__Try it__: Begin at the line containing "SUPPLEMENTARY TABLE 1" in the records below, end at the line containing "TABLE 1 | (A)", and retype each line in that span exactly. No other line and no image should appear.

Segment Start: The input

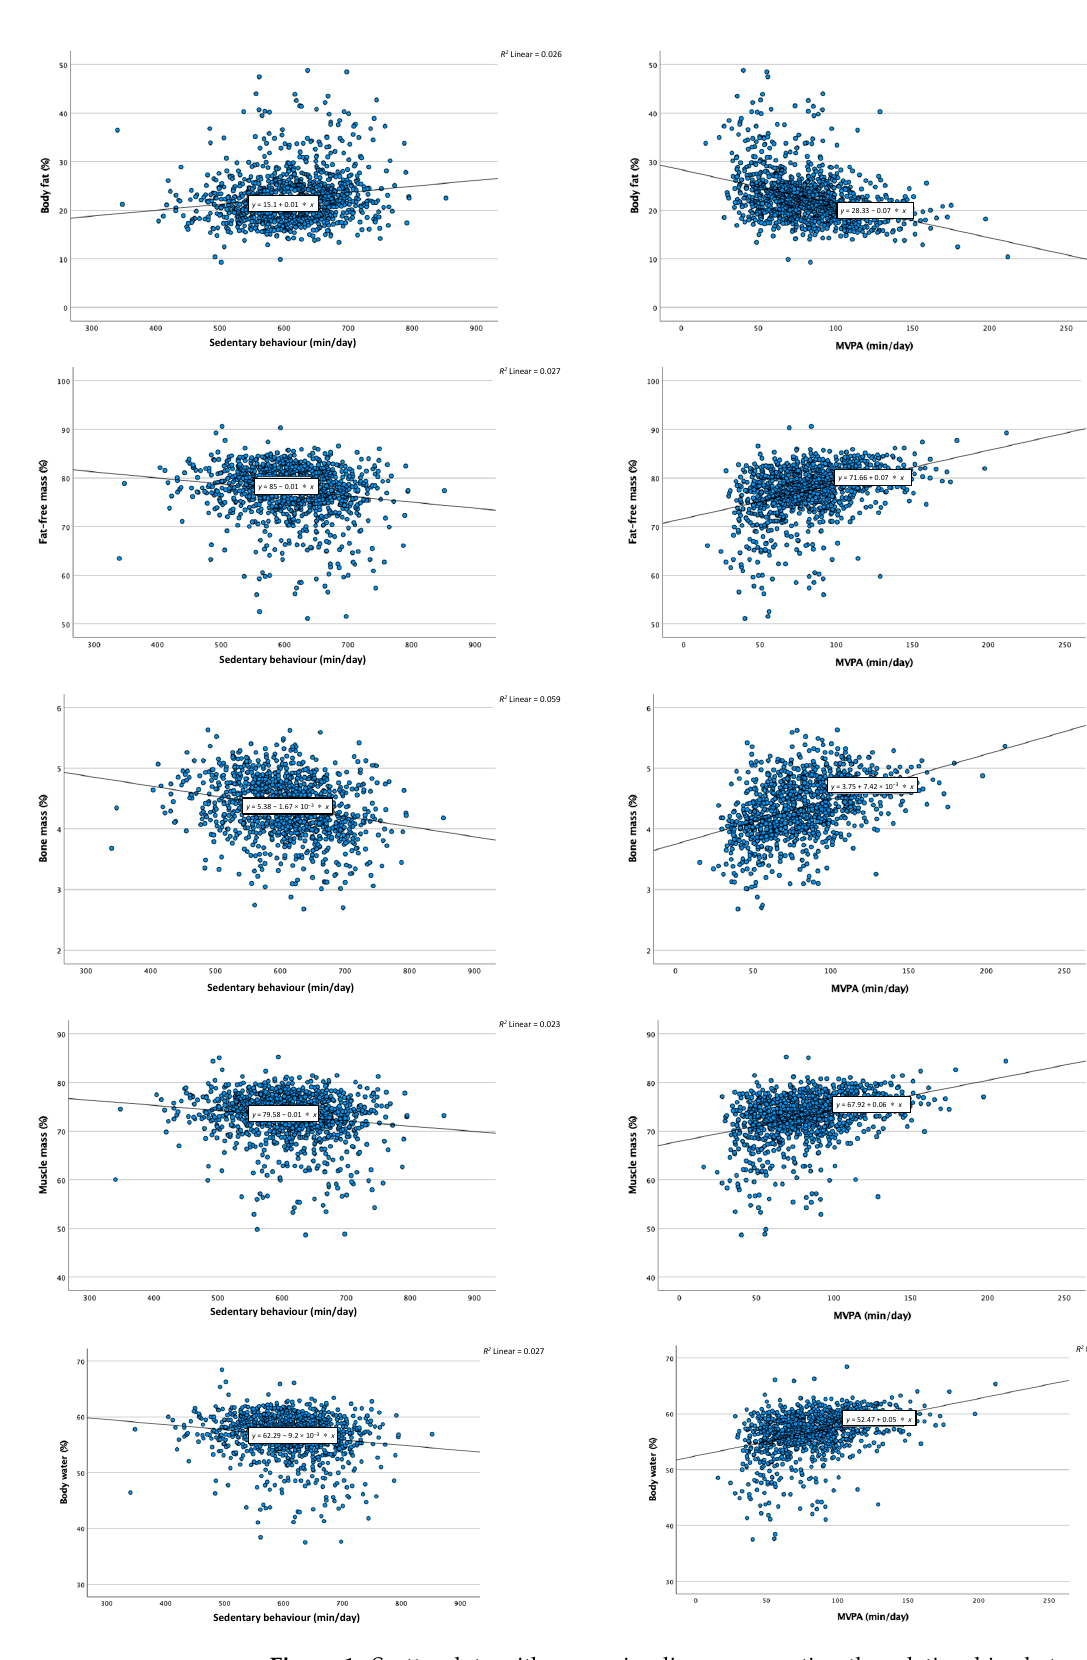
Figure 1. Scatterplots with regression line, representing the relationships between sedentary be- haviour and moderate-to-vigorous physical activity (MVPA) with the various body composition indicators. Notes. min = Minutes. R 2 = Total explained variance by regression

Segment End: The input
Segment Start: The input

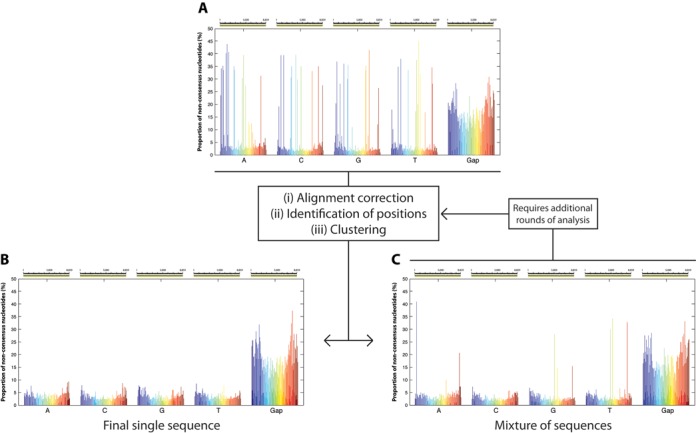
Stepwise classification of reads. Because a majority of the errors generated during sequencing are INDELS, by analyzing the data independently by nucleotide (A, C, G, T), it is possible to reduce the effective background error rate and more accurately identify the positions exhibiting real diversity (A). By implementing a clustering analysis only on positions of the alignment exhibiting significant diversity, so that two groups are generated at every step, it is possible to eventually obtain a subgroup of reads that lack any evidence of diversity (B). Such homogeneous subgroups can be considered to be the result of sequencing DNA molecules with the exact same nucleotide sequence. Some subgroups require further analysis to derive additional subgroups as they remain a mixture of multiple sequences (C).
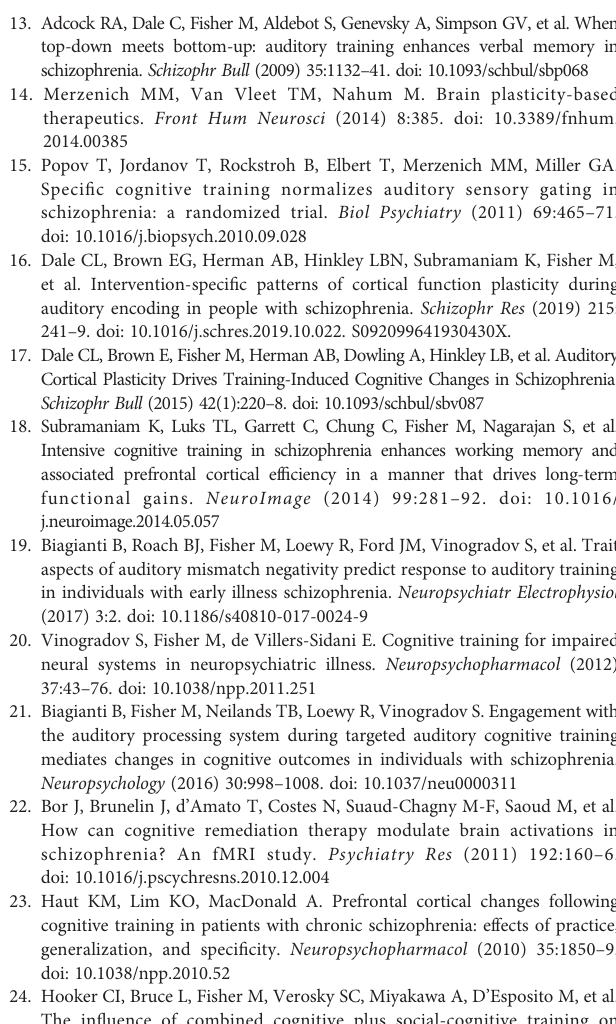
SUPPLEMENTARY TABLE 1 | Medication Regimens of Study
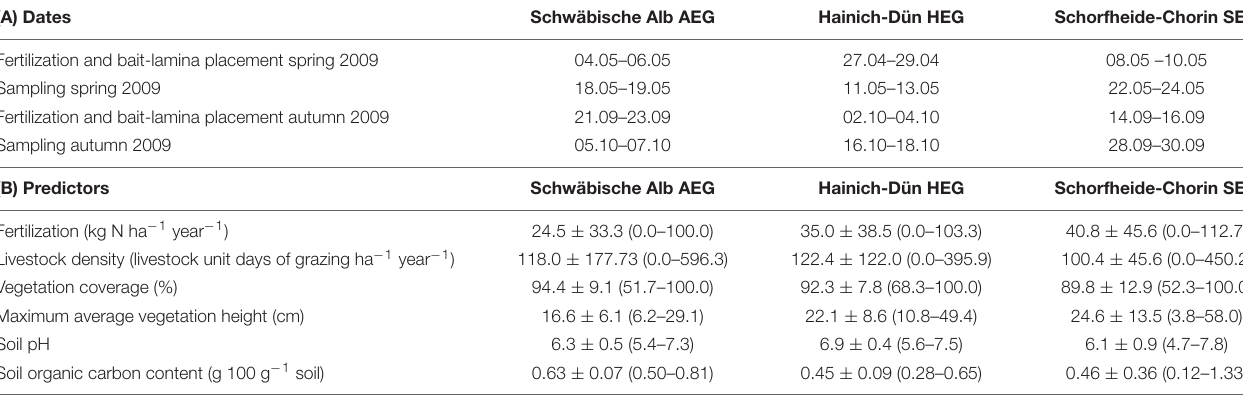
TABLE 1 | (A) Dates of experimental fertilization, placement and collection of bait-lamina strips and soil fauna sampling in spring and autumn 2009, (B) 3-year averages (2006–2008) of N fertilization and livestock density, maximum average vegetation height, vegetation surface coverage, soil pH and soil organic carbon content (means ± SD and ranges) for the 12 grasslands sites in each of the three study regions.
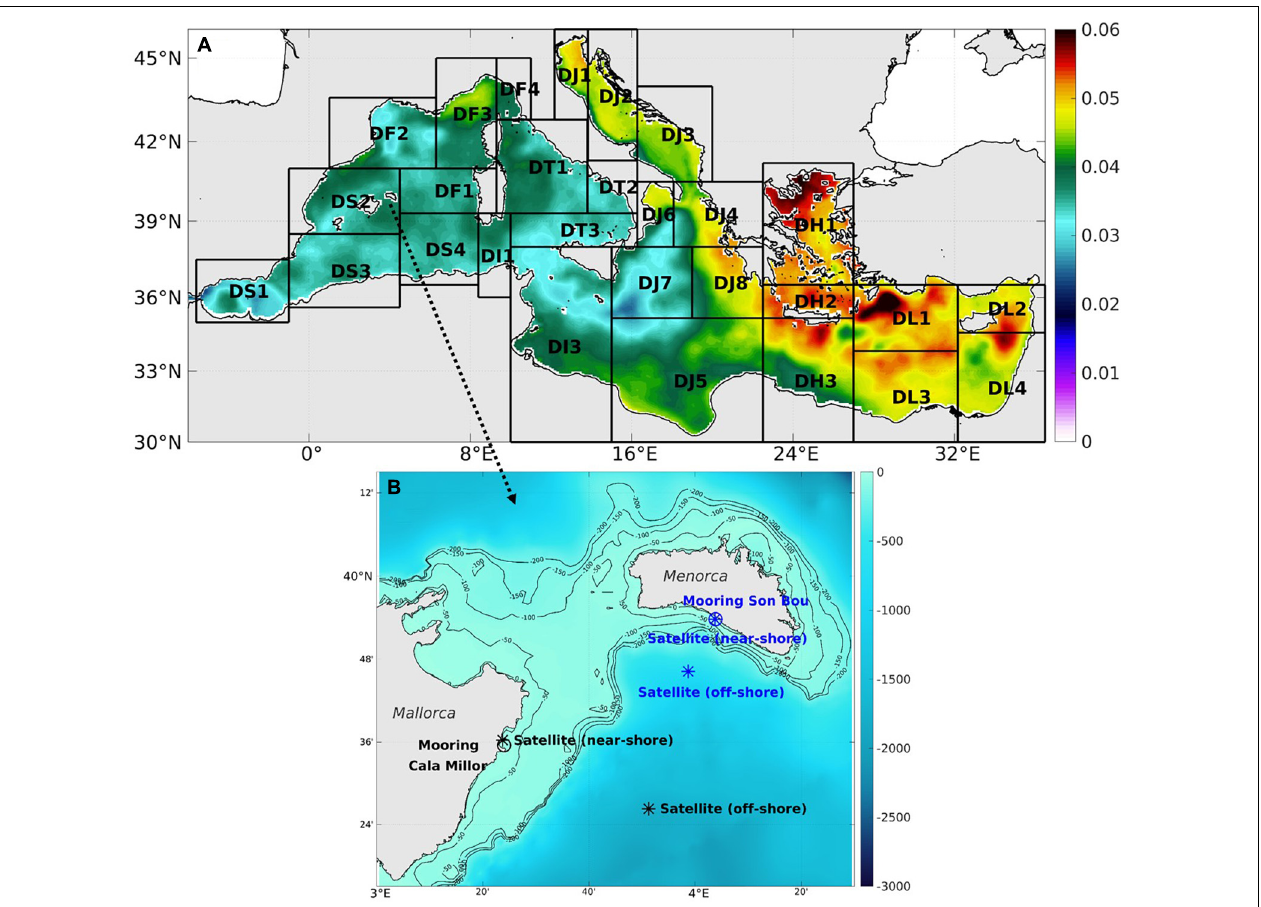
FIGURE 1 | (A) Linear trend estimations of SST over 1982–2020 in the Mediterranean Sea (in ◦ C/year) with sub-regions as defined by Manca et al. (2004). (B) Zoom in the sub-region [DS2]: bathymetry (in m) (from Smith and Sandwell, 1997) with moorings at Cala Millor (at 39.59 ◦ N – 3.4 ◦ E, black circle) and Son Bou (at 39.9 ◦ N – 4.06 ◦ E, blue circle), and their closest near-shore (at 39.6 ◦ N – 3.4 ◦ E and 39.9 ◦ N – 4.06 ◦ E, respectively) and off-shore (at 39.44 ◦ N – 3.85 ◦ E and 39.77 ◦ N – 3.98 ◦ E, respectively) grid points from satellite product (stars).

Segment End: The input
Segment Start: The input

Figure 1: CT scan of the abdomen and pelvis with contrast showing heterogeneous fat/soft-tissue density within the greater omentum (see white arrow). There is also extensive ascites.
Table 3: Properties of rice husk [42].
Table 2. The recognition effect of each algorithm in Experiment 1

Segment End: The input

__Written solution__:
SUPPLEMENTARY TABLE 1 | Medication Regimens of Study
TABLE 1 | (A) Dates of experimental fertilization, placement and collection of bait-lamina strips and soil fauna sampling in spring and autumn 2009, (B) 3-year averages (2006–2008) of N fertilization and livestock density, maximum average vegetation height, vegetation surface coverage, soil pH and soil organic carbon content (means ± SD and ranges) for the 12 grasslands sites in each of the three study regions.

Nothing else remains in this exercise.